Martin Luther then went on to expand the meaning of the word vocation. “The term normally referred to a religious vocation, like becoming a monk or a nun. But Luther used the word to refer to nonreligious work, like carpentry or farming. Because of this, everyday work was given a new sense of importance.” (Book Minute: The Protestant Work Ethic)
What began as a religious framework for approaching work gradually merged with broader American culture, helping create a world where productivity often carries moral weight and helping give rise to our present-day hustle culture.
Furthermore, in many religious communities today, work is still explicitly framed as calling, stewardship, faithfulness, and service to god. For those of us who were indoctrinated into a religious group that made the connection between working hard and avoiding idleness explicit, we may have further to go in finding a reprieve from that always striving, never arriving type of feeling.
In one of my RHR Digest’s—Why Rest, Pleasure & Self-Care Still Feel Impossible—I spent some time unpacking why rest can feel so difficult for many of us, specifically due to religious indoctrination, and it’s definitely worth checking out if this topic is resonating with you.

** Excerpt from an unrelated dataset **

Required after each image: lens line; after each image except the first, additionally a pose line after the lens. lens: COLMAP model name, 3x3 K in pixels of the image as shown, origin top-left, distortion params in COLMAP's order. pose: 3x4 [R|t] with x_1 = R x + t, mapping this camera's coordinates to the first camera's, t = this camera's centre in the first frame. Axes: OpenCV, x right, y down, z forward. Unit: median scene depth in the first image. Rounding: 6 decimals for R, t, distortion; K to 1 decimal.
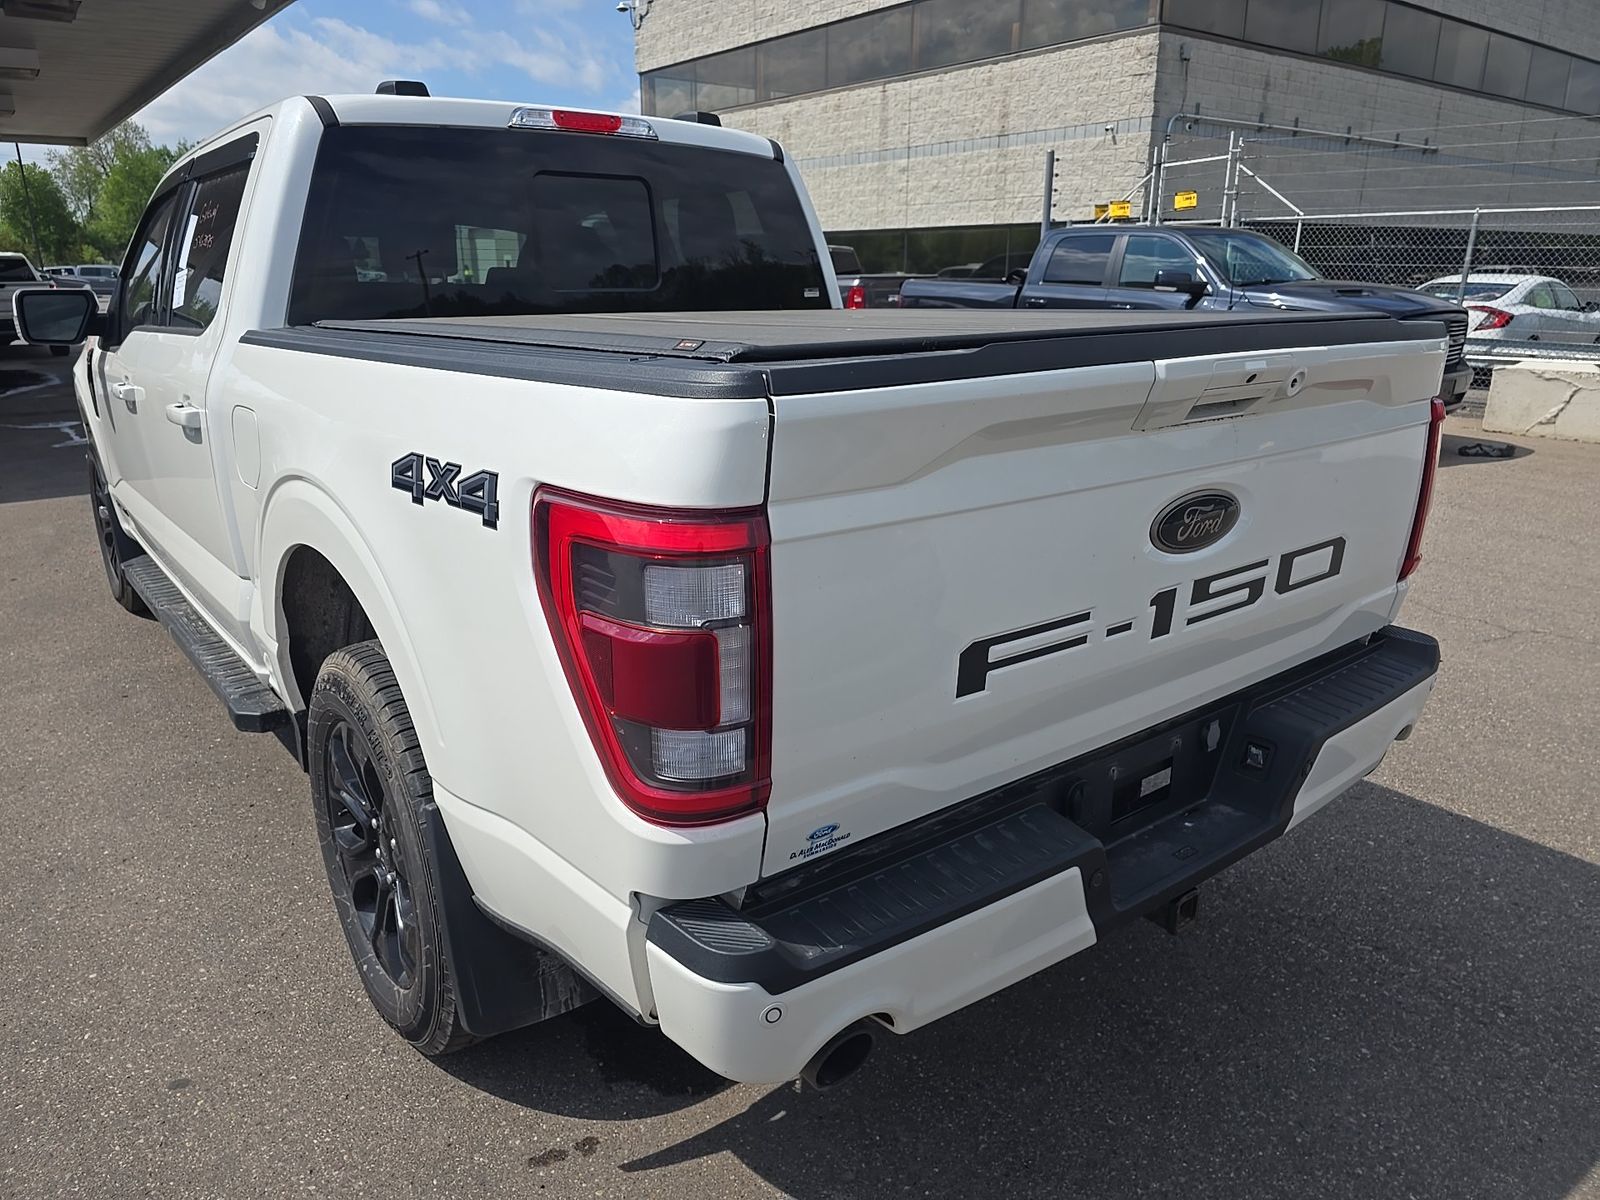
lens RADIAL K [[1092.8, 0, 773.3], [0, 1092.8, 624.3], [0, 0, 1]] dist [0.035821, -0.040635]
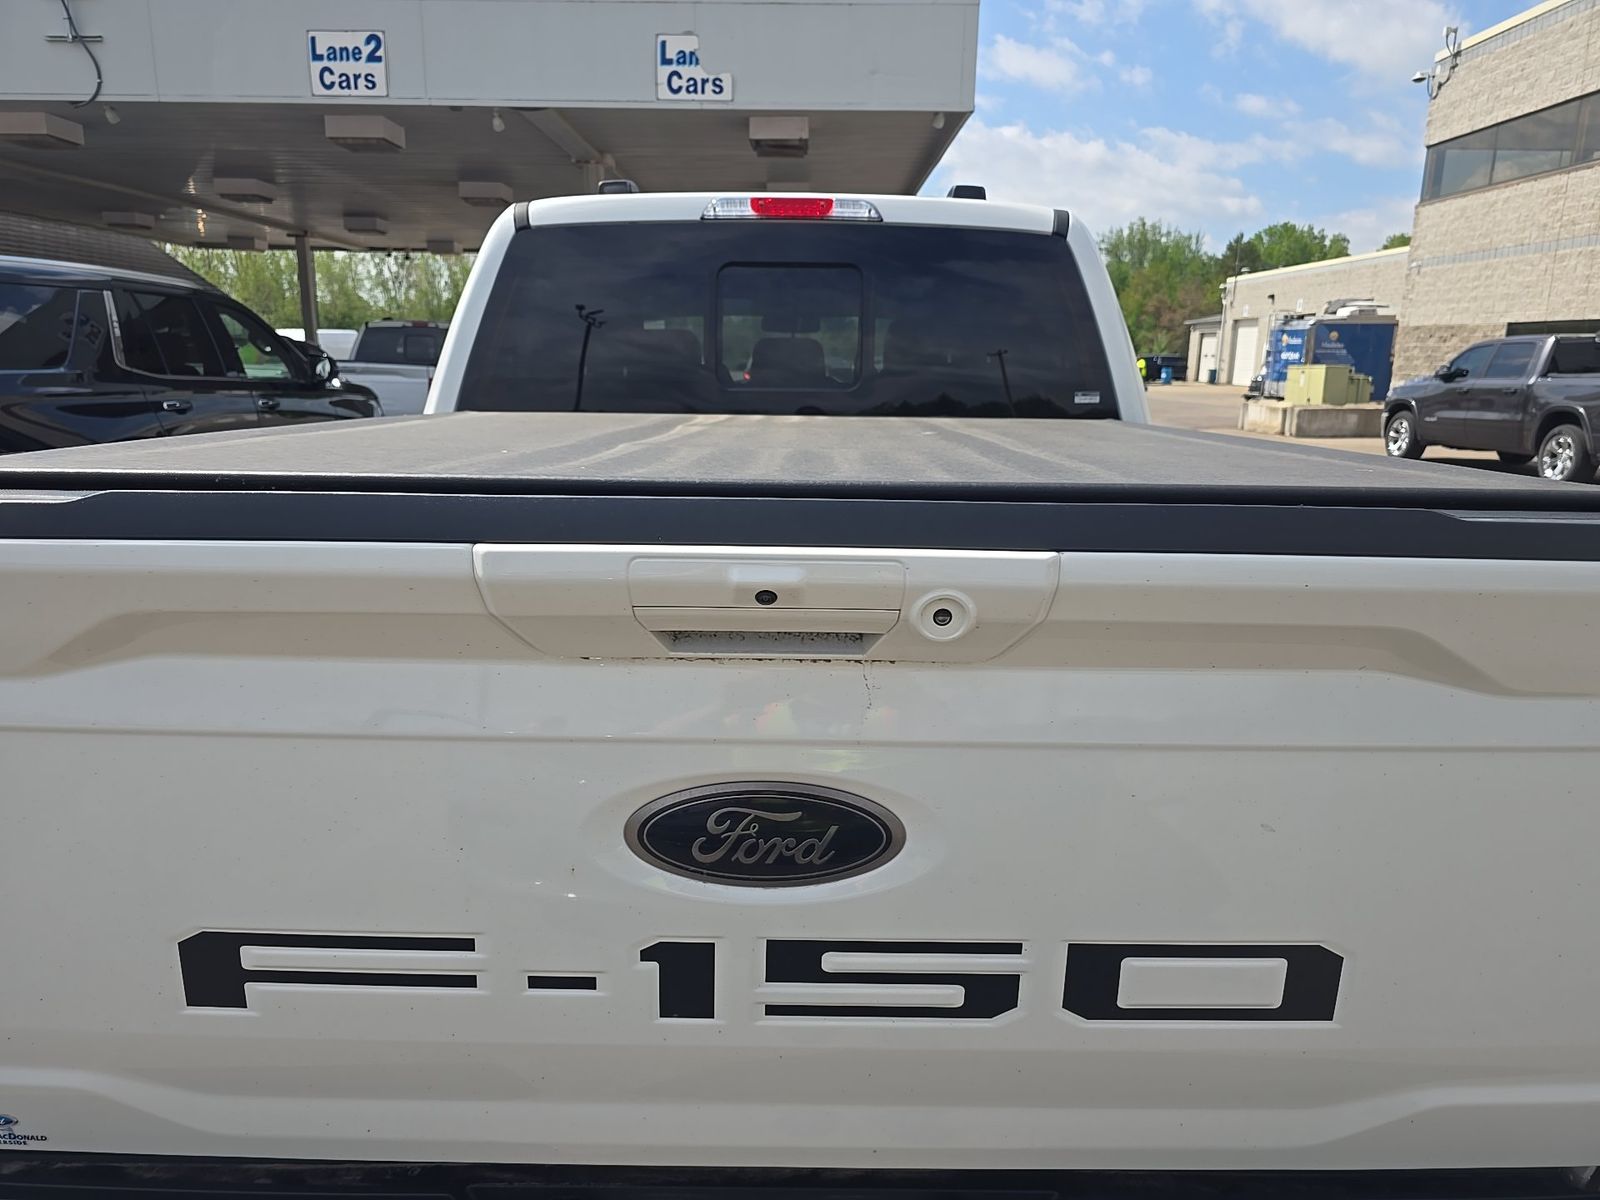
lens RADIAL K [[1092.8, 0, 784.1], [0, 1092.8, 603.4], [0, 0, 1]] dist [0.035821, -0.040635]
pose [[0.788467, 0.143336, -0.598143, 0.351436], [-0.198226, 0.979798, -0.026505, -0.097165], [0.582260, 0.139466, 0.800951, 0.274743]]
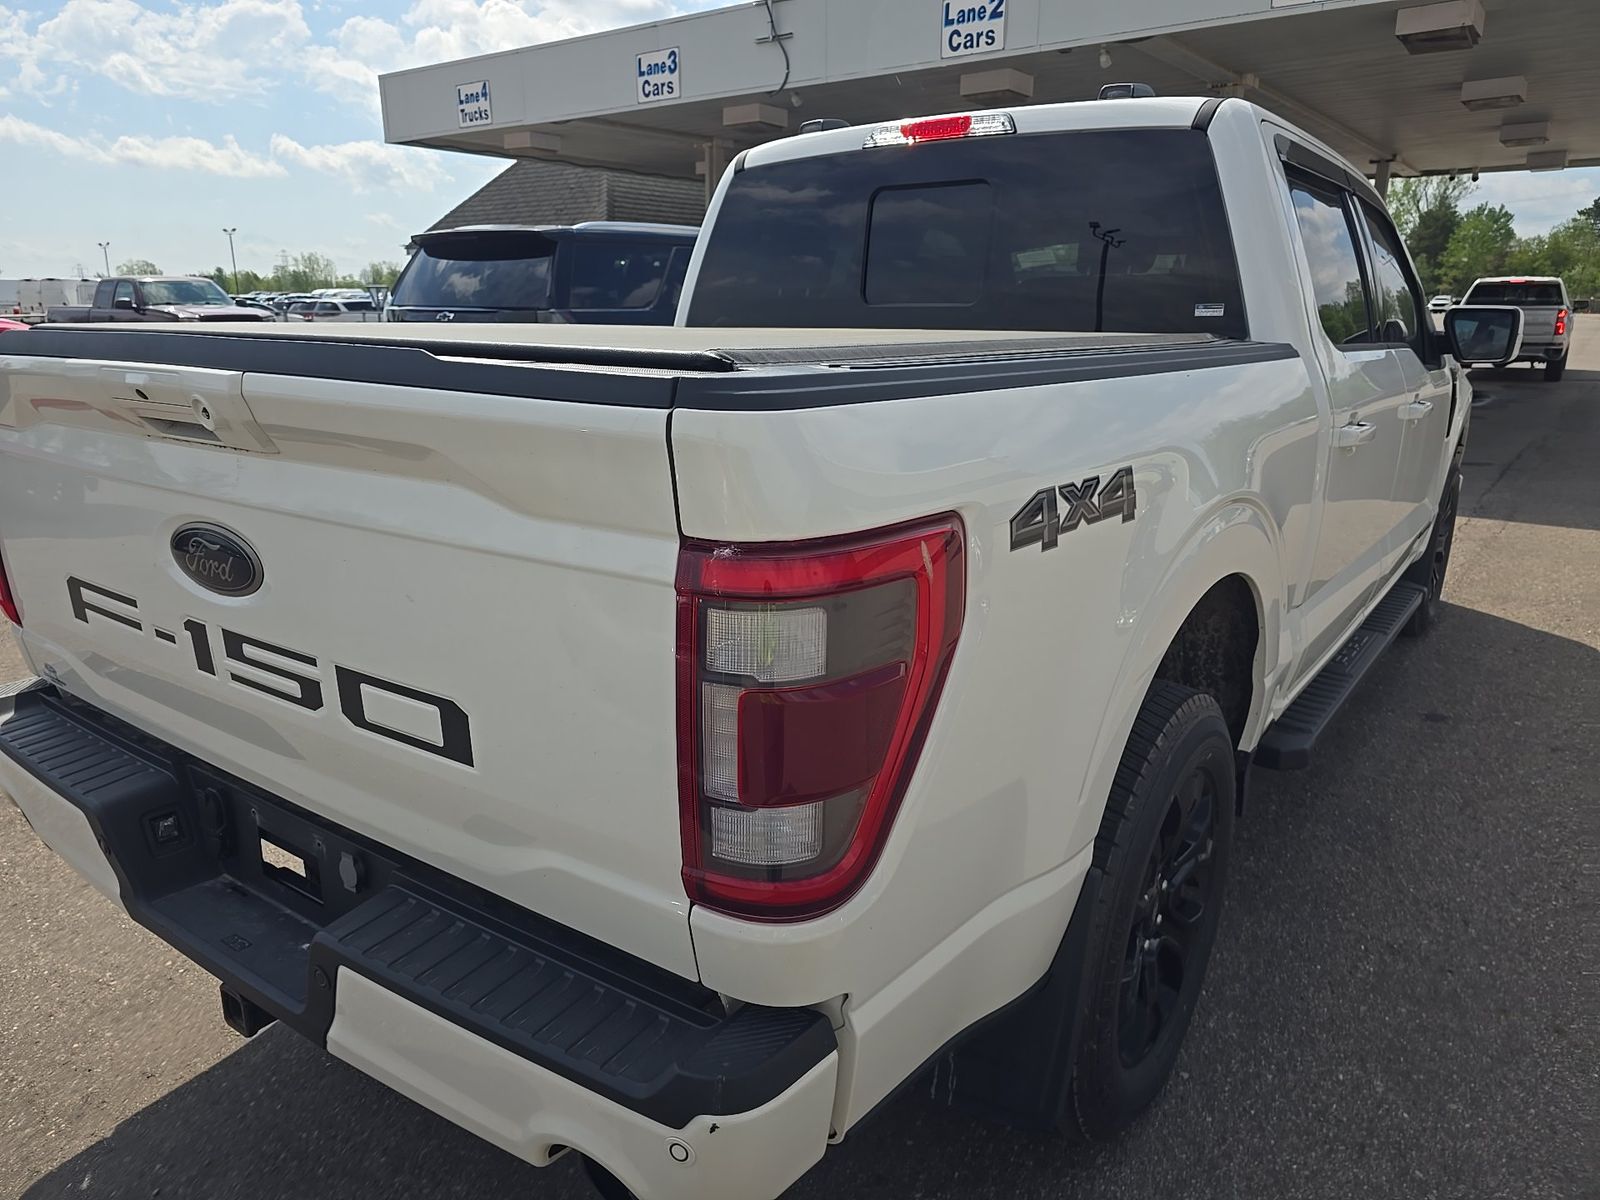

But in this Note, I want to expand the lens a bit to look more closely at how cultural messages, shaped by early American Puritanism and the Protestant work ethic, can reactivate early conditioning that linked hard work with morality.
For those of us raised in high-control religions, it’s common for ideas about work to become fundamentally intertwined with moral and spiritual meaning, often through messages like:
Within high-control religions, messages like these show up fairly often and serve to link industriousness with goodness, usefulness with worthiness, and idleness with moral failure.
Once these things are linked, your nervous system can actually begin to react to rest, idleness, or “not being productive” as though these things are a threat. This is how the Protestant work ethic may actually be contributing to your religious trauma.
What makes this form of religious trauma recovery especially tricky is that, even when you let go of the religious beliefs themselves, the larger culture often keeps reinforcing the same lessons about working hard and being productive.
While participating in a capitalist system, engaging in hustle culture and self-optimization, and always striving to “make the most of your time” might not seem overtly religious, these behaviors are most likely tapping into our early religious conditioning that makes the stakes feel much higher.
I’ve found that this is a big part of the reason why leaving a high-control religion doesn’t automatically bring relief.
Even though I may no longer believe that god is monitoring the way I expend my energy, my nervous system was conditioned over many years to react as though slowing down carried risk. And when modern culture keeps rewarding busyness, achievement, and relentless self-improvement, it can reactivate the very conditioning that first taught me hard work was not just practical, but moral.
In that sense, what drives the “always striving, never arriving” feeling is not always present-day ambition. Sometimes it’s an old religious framework still echoing inside a culture that never really let it go.